Sunday, August 4, 2019

Jonathan Swift would be proud



Have been thinking a LOT this last week and a half about Gulliver and the Lilliputians.

Like Gulliver, I made my voyage through deep and dangerous seas with great ease. What might have been a difficult passage from diagnosis to surgery was actually rather routine. And even the matters I was most scared about--the IV, my customary nausea, the cathether--passed quickly and uneventfully. Yes, the catheter was unkind, and I did have to drag it for two weeks, but I was able to negotiate even that inconvenience better than I might have anticipated. Good for me.


And when the doctor said, said again, and reiterated, "No cancer outside the prostate, no further treatments or protocols," I thought, truly (to use another metaphor), I had passed through the valley of the shadow of death and might make a recovery in record time. Only then... My little boat, the SS Recovery, ran aground on the archipelago called The Miseries. 


Somehow, perhaps with some of my post-surgery medicine, I managed to contract some of sort of skin irritation... quite a benign description for the yeast or fungus or whatever it was and the unremitting, well, misery it caused me for 11 days. As effectively as the Lilliputions tied down old Gulliver, I too was held captive, vexed in body, mind and spirit.


Two doctors, one dermatological PA, a steroid shot, two oral meds and later (see to the left), I was no better, and perhaps worse. Think: hamburger. My only recourse at one point last week was an ice pack, in hopes of numb myself enough to sleep. And to wake without claw marks. 


Attempts to see other dermatologists were futile. Two (including my PA) could not see me for another 7-10 days. I was on the brink...
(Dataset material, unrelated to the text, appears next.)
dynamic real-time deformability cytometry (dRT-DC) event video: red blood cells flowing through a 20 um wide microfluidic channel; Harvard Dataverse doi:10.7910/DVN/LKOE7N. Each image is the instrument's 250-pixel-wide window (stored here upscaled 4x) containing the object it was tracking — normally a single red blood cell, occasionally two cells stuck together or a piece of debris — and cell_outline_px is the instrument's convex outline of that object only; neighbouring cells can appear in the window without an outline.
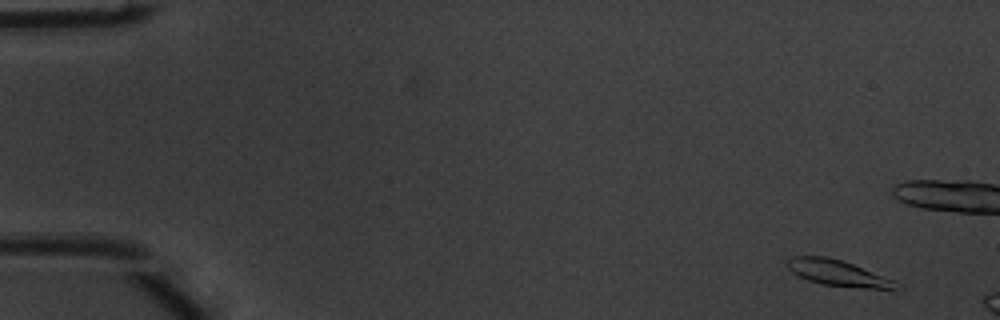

Then, a providence. A church member brought me a meal and stated to visit. She said she had an appointment next morning with her dermatologist and would ask him to see me (I am thinking, no way: these guys are booked-up for weeks on account of giving botox shots).
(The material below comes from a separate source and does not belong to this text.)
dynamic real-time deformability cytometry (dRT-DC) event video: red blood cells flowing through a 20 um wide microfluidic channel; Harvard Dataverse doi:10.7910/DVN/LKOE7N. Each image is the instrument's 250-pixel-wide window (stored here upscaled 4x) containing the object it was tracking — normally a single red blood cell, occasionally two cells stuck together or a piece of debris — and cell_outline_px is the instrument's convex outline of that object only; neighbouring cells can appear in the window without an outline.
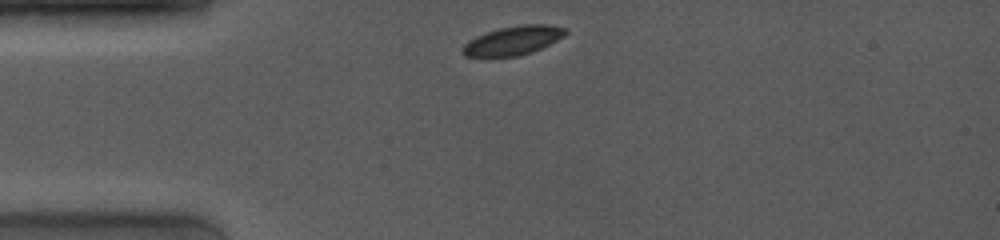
{"species": "common noctule bat (a hibernating species)", "species_latin": "Nyctalus noctula", "temperature_condition": "room temperature", "stored_images_in_passage": 28, "camera_frame_rate_fps": 4000, "um_per_image_px": 0.085, "animal": {"sex": "female", "body_mass_g": 19.0, "forearm_length_mm": 53.3}, "frame": {"image": 1, "passage_image": 1, "time_ms": 0.0, "image_size_px": [1000, 240], "cell_outline_px": [[568, 32], [564, 36], [532, 52], [516, 56], [484, 60], [464, 56], [460, 52], [460, 48], [468, 40], [484, 32], [500, 28], [520, 24], [548, 24], [568, 28]], "centroid_in_image_um": [43.5, 3.48], "position_along_channel_um": 41.5, "area_um2": 18.21}}
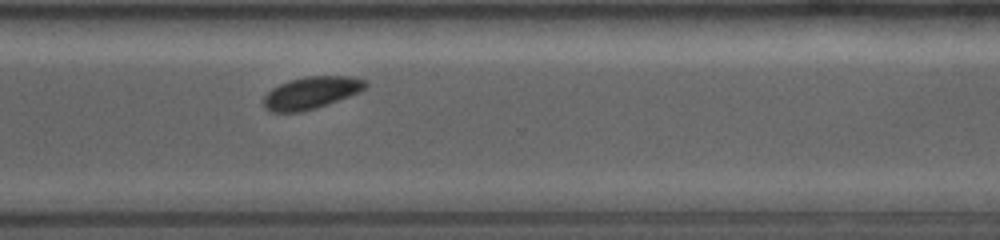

For her sake, though, he saw me at 1 and prescribed the new medicine, which, he said, would give me pretty quick relief.

I went immediately to “my” Walgreens and, naturally, THEY DID NOT HAVE THE MEDICINE!

They promised to order it and have it next day, Friday. Only, when I called mid-afternoon (when my app showed the Rx as "still delayed," they told me it had not come in and it may be Monday before it arrived. I was livid, pitiful, desperate...told them that it was approaching a medical emergency. They got busy and found another store that did have it.


I had secured the prescription at 5 this afternoon, applied it by 5:15, to find that it burned, I mean. As it has with each subsequent application, though a bit less each time. And in a good way—if that makes sense. It seemed a kind of warm comfort, not least after the ice capades of the previous morning. I was able to sleep for the first time in a week.


Now, a couple of days later, I have definitely turned the corner--though as bad as the condition got, the doctor said and I believe it will take some time to get anywhere near completely well. 


Last night I had a long prayer meeting, thanking God for all the little things that contributed to my finally getting some relief. For my friend, who "happened" to be signed up that evening, and just before her own appointment. For the doctor, God bless him. And Jessica, his assistant--who was so kind and understanding. For the Walgreens that had the stuff (and mercy, I prayed, for those who one way or another broke their first promises). I prayed for the people in Kishanpura, India, who made the medicine: "Thank you, Lord, for the medicine and bless the hands that made it." I  thanked God for the scientists and pharmacologists who developed the medicine in the first place. And if all that sounds silly, it goes to show how despairing I was and how thankful I am.


Challenges remain, of course; but now I am on to the expected, typical challenges that come on the downside of this kind of surgery. The Lilliputions, as it were, have untied me and I can start the next leg of the voyage.   
 

Thanks be to God, and thank you for your continued prayers.